Surface normals + foreground mask + a chosen light direction = textbook Lambertian shading, applied only to body pixels:

\[\mathrm{relit}(p) = I(p)\cdot\bigl(0.25 + 0.75\cdot\max(0,\,\mathbf{n}(p)\cdot\mathbf{l})\bigr)\cdot\mathrm{tint}.\]

Lambertian relighting of person1 under three light directions. The relighting is confined to the seg-foreground, so the backdrop is untouched and there’s no halo. The shading change reads correctly as 3D — right-cheek shadow under the front-right key, left-rim highlight under top-left, inverted shadow under the chin for under-light.

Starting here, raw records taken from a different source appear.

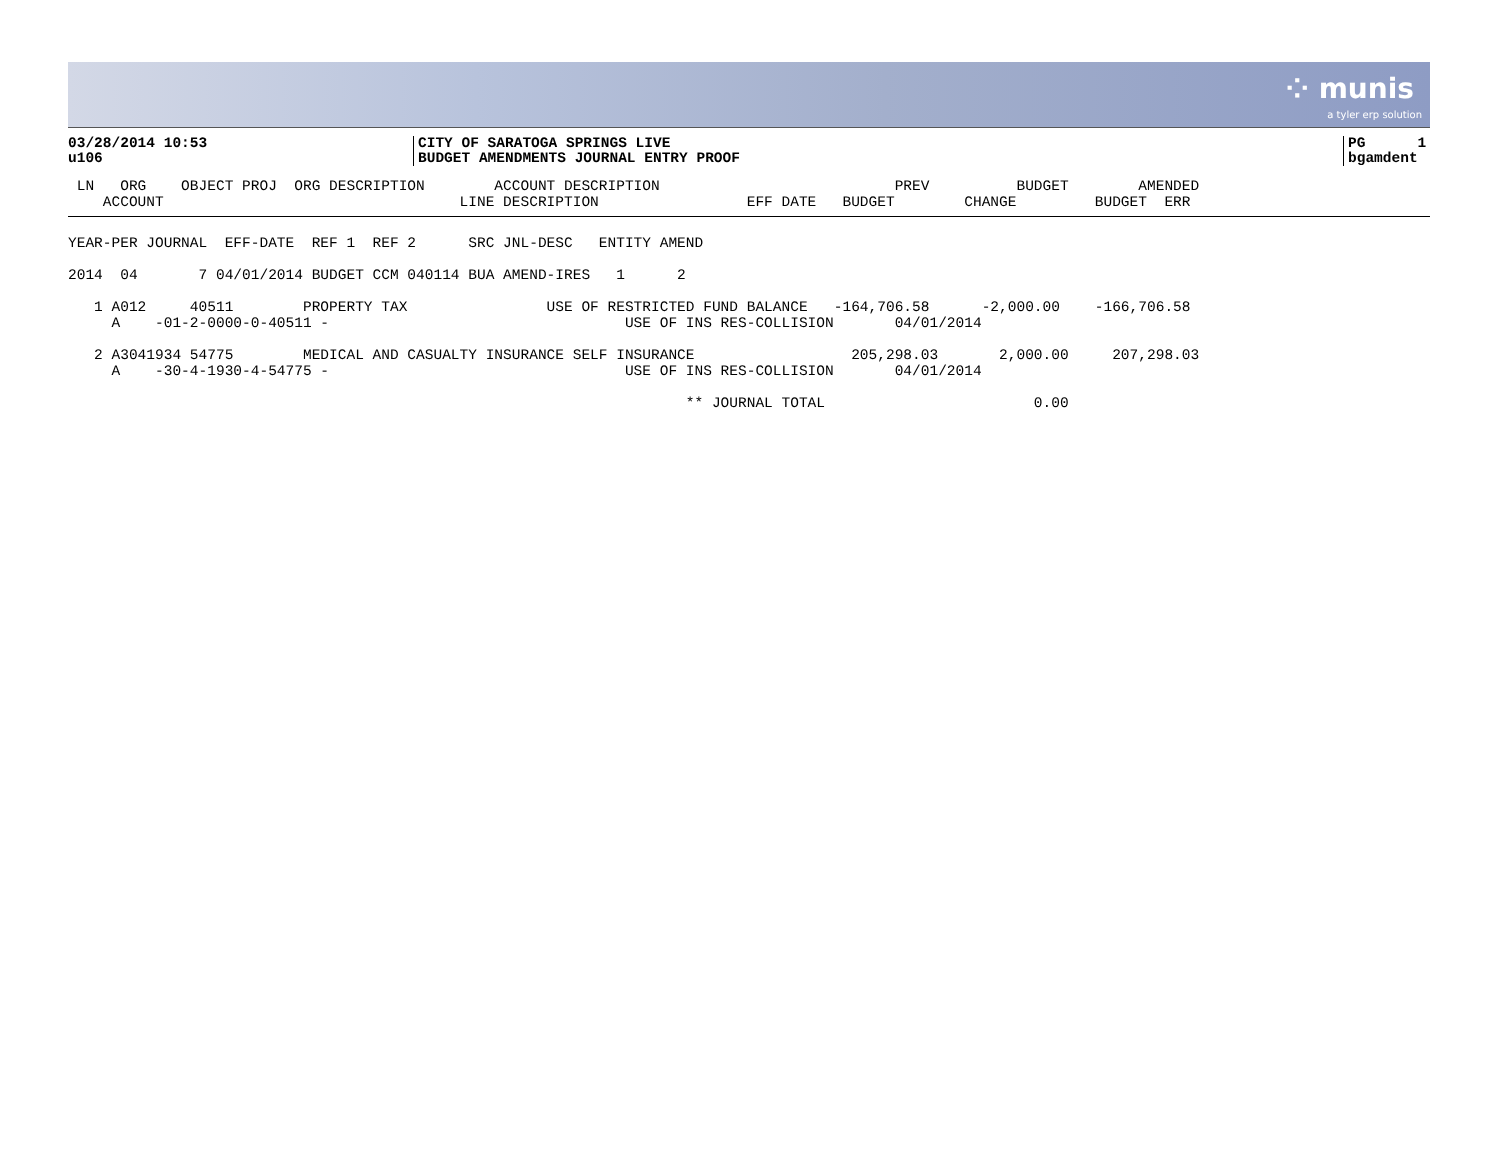⁘ munis
a tyler erp solution
03/28/2014 10:53 u106
CITY OF SARATOGA SPRINGS LIVE BUDGET AMENDMENTS JOURNAL ENTRY PROOF
PG 1 bgamdent
 LN   ORG    OBJECT PROJ  ORG DESCRIPTION        ACCOUNT DESCRIPTION                           PREV          BUDGET        AMENDED
    ACCOUNT                                  LINE DESCRIPTION                 EFF DATE   BUDGET        CHANGE         BUDGET  ERR
YEAR-PER JOURNAL  EFF-DATE  REF 1  REF 2      SRC JNL-DESC   ENTITY AMEND

2014  04       7 04/01/2014 BUDGET CCM 040114 BUA AMEND-IRES   1      2

   1 A012     40511        PROPERTY TAX                USE OF RESTRICTED FUND BALANCE   -164,706.58      -2,000.00    -166,706.58
     A    -01-2-0000-0-40511 -                                  USE OF INS RES-COLLISION       04/01/2014

   2 A3041934 54775        MEDICAL AND CASUALTY INSURANCE SELF INSURANCE                  205,298.03       2,000.00     207,298.03
     A    -30-4-1930-4-54775 -                                  USE OF INS RES-COLLISION       04/01/2014

                                                                       ** JOURNAL TOTAL                        0.00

In a clinical context this is the mechanism behind a standardised photography pipeline — patient takes a picture under whatever ambient light, and the downstream system relights to a canonical orientation before passing the image to a classifier (or to a human reviewer who needs a fair before-and-after comparison).

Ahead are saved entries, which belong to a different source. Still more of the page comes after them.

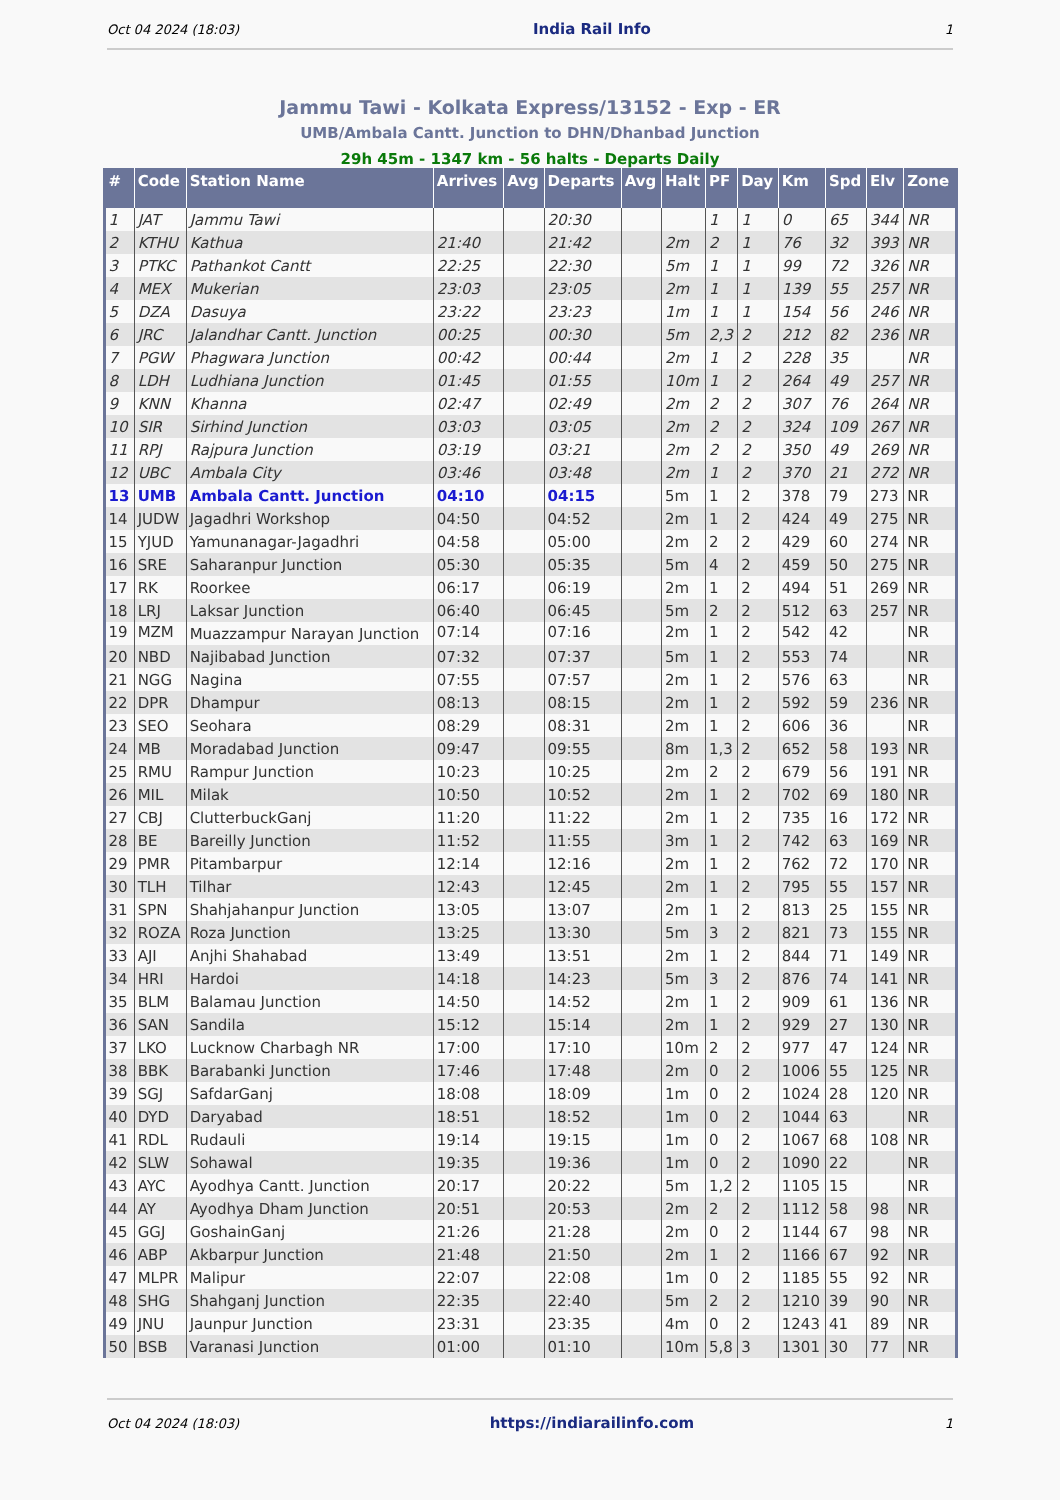Oct 04 2024 (18:03) India Rail Info 1
Jammu Tawi - Kolkata Express/13152 - Exp - ER
UMB/Ambala Cantt. Junction to DHN/Dhanbad Junction
29h 45m - 1347 km - 56 halts - Departs Daily
| # | Code | Station Name | Arrives | Avg | Departs | Avg | Halt | PF | Day | Km | Spd | Elv | Zone |
| --- | --- | --- | --- | --- | --- | --- | --- | --- | --- | --- | --- | --- | --- |
| 1 | JAT | Jammu Tawi | | | 20:30 | | | 1 | 1 | 0 | 65 | 344 | NR |
| 2 | KTHU | Kathua | 21:40 | | 21:42 | | 2m | 2 | 1 | 76 | 32 | 393 | NR |
| 3 | PTKC | Pathankot Cantt | 22:25 | | 22:30 | | 5m | 1 | 1 | 99 | 72 | 326 | NR |
| 4 | MEX | Mukerian | 23:03 | | 23:05 | | 2m | 1 | 1 | 139 | 55 | 257 | NR |
| 5 | DZA | Dasuya | 23:22 | | 23:23 | | 1m | 1 | 1 | 154 | 56 | 246 | NR |
| 6 | JRC | Jalandhar Cantt. Junction | 00:25 | | 00:30 | | 5m | 2,3 | 2 | 212 | 82 | 236 | NR |
| 7 | PGW | Phagwara Junction | 00:42 | | 00:44 | | 2m | 1 | 2 | 228 | 35 | | NR |
| 8 | LDH | Ludhiana Junction | 01:45 | | 01:55 | | 10m | 1 | 2 | 264 | 49 | 257 | NR |
| 9 | KNN | Khanna | 02:47 | | 02:49 | | 2m | 2 | 2 | 307 | 76 | 264 | NR |
| 10 | SIR | Sirhind Junction | 03:03 | | 03:05 | | 2m | 2 | 2 | 324 | 109 | 267 | NR |
| 11 | RPJ | Rajpura Junction | 03:19 | | 03:21 | | 2m | 2 | 2 | 350 | 49 | 269 | NR |
| 12 | UBC | Ambala City | 03:46 | | 03:48 | | 2m | 1 | 2 | 370 | 21 | 272 | NR |
| 13 | UMB | Ambala Cantt. Junction | 04:10 | | 04:15 | | 5m | 1 | 2 | 378 | 79 | 273 | NR |
| 14 | JUDW | Jagadhri Workshop | 04:50 | | 04:52 | | 2m | 1 | 2 | 424 | 49 | 275 | NR |
| 15 | YJUD | Yamunanagar-Jagadhri | 04:58 | | 05:00 | | 2m | 2 | 2 | 429 | 60 | 274 | NR |
| 16 | SRE | Saharanpur Junction | 05:30 | | 05:35 | | 5m | 4 | 2 | 459 | 50 | 275 | NR |
| 17 | RK | Roorkee | 06:17 | | 06:19 | | 2m | 1 | 2 | 494 | 51 | 269 | NR |
| 18 | LRJ | Laksar Junction | 06:40 | | 06:45 | | 5m | 2 | 2 | 512 | 63 | 257 | NR |
| 19 | MZM | Muazzampur Narayan Junction | 07:14 | | 07:16 | | 2m | 1 | 2 | 542 | 42 | | NR |
| 20 | NBD | Najibabad Junction | 07:32 | | 07:37 | | 5m | 1 | 2 | 553 | 74 | | NR |
| 21 | NGG | Nagina | 07:55 | | 07:57 | | 2m | 1 | 2 | 576 | 63 | | NR |
| 22 | DPR | Dhampur | 08:13 | | 08:15 | | 2m | 1 | 2 | 592 | 59 | 236 | NR |
| 23 | SEO | Seohara | 08:29 | | 08:31 | | 2m | 1 | 2 | 606 | 36 | | NR |
| 24 | MB | Moradabad Junction | 09:47 | | 09:55 | | 8m | 1,3 | 2 | 652 | 58 | 193 | NR |
| 25 | RMU | Rampur Junction | 10:23 | | 10:25 | | 2m | 2 | 2 | 679 | 56 | 191 | NR |
| 26 | MIL | Milak | 10:50 | | 10:52 | | 2m | 1 | 2 | 702 | 69 | 180 | NR |
| 27 | CBJ | ClutterbuckGanj | 11:20 | | 11:22 | | 2m | 1 | 2 | 735 | 16 | 172 | NR |
| 28 | BE | Bareilly Junction | 11:52 | | 11:55 | | 3m | 1 | 2 | 742 | 63 | 169 | NR |
| 29 | PMR | Pitambarpur | 12:14 | | 12:16 | | 2m | 1 | 2 | 762 | 72 | 170 | NR |
| 30 | TLH | Tilhar | 12:43 | | 12:45 | | 2m | 1 | 2 | 795 | 55 | 157 | NR |
| 31 | SPN | Shahjahanpur Junction | 13:05 | | 13:07 | | 2m | 1 | 2 | 813 | 25 | 155 | NR |
| 32 | ROZA | Roza Junction | 13:25 | | 13:30 | | 5m | 3 | 2 | 821 | 73 | 155 | NR |
| 33 | AJI | Anjhi Shahabad | 13:49 | | 13:51 | | 2m | 1 | 2 | 844 | 71 | 149 | NR |
| 34 | HRI | Hardoi | 14:18 | | 14:23 | | 5m | 3 | 2 | 876 | 74 | 141 | NR |
| 35 | BLM | Balamau Junction | 14:50 | | 14:52 | | 2m | 1 | 2 | 909 | 61 | 136 | NR |
| 36 | SAN | Sandila | 15:12 | | 15:14 | | 2m | 1 | 2 | 929 | 27 | 130 | NR |
| 37 | LKO | Lucknow Charbagh NR | 17:00 | | 17:10 | | 10m | 2 | 2 | 977 | 47 | 124 | NR |
| 38 | BBK | Barabanki Junction | 17:46 | | 17:48 | | 2m | 0 | 2 | 1006 | 55 | 125 | NR |
| 39 | SGJ | SafdarGanj | 18:08 | | 18:09 | | 1m | 0 | 2 | 1024 | 28 | 120 | NR |
| 40 | DYD | Daryabad | 18:51 | | 18:52 | | 1m | 0 | 2 | 1044 | 63 | | NR |
| 41 | RDL | Rudauli | 19:14 | | 19:15 | | 1m | 0 | 2 | 1067 | 68 | 108 | NR |
| 42 | SLW | Sohawal | 19:35 | | 19:36 | | 1m | 0 | 2 | 1090 | 22 | | NR |
| 43 | AYC | Ayodhya Cantt. Junction | 20:17 | | 20:22 | | 5m | 1,2 | 2 | 1105 | 15 | | NR |
| 44 | AY | Ayodhya Dham Junction | 20:51 | | 20:53 | | 2m | 2 | 2 | 1112 | 58 | 98 | NR |
| 45 | GGJ | GoshainGanj | 21:26 | | 21:28 | | 2m | 0 | 2 | 1144 | 67 | 98 | NR |
| 46 | ABP | Akbarpur Junction | 21:48 | | 21:50 | | 2m | 1 | 2 | 1166 | 67 | 92 | NR |
| 47 | MLPR | Malipur | 22:07 | | 22:08 | | 1m | 0 | 2 | 1185 | 55 | 92 | NR |
| 48 | SHG | Shahganj Junction | 22:35 | | 22:40 | | 5m | 2 | 2 | 1210 | 39 | 90 | NR |
| 49 | JNU | Jaunpur Junction | 23:31 | | 23:35 | | 4m | 0 | 2 | 1243 | 41 | 89 | NR |
| 50 | BSB | Varanasi Junction | 01:00 | | 01:10 | | 10m | 5,8 | 3 | 1301 | 30 | 77 | NR |
Oct 04 2024 (18:03) https://indiarailinfo.com 1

Application 6 — Selective hair recolour

A 5-line HSV rotation confined to the seg “Hair” class — included here only because it is the kind of thing UX teams ask for from the same primitives a clinical pipeline uses. Same plumbing, different rubric:

Hair recolour by HSV rotation, applied only to seg-class 4 (Hair). All four are the same one-pass operation with a different target hue.

What I’d reach for next

Concrete extensions that turn the primitives above into real screening pipelines:

Pipeline Primitive used Add
Tele-physiotherapy joint-angle log joint angles a per-exercise angle target + tolerance
Workplace ergonomic snapshot neck-flexion + trunk lean a webcam-loop daemon and threshold alerts
Scoliosis screening (kids) shoulder tilt + hip tilt + trunk lean a panel-of-N-frames stability check
Tele-dermatology triage seg-derived skin ROIs an ISIC-trained lesion classifier on the crop
Fall-risk gait screen trunk-lean + stride-asymmetry time-series longer videos + foot-strike detection
Standardised before/after photography normals-based Lambertian relight + foreground mask a fixed light direction and tint

Caveats

  • Out-of-distribution background. The normal head emits “something” everywhere; never trust it on background pixels. Use the seg head’s class > 0 mask first.
  • Pose without a person detector. The full-image bbox shortcut works when there’s one centred subject. For multiple people or off-centre subjects you need a real detector — the bundled mmdet RTMDet works on CUDA but is painful to install on Apple Silicon. A standalone YOLO from ultralytics is a simpler swap.
  • No 2D→3D lift. All angles are 2D image-plane angles. A subject angled toward or away from the camera will produce systematically biased readings. Use the pointmap head (or an explicit camera calibration) when you need actual anatomy-frame angles.
  • License. Sapiens2 is released under a custom Meta licence — read LICENSE.md before using clinically or commercially. The Pexels photos and the elder-walking video are under the Pexels free licence.
  • Larger models. Everything above uses 0.4B. The 0.8B / 1B / 5B variants exist and should give crisper edges and more robust low-confidence keypoints. The 5B will be slow on MPS — for that one you want CUDA.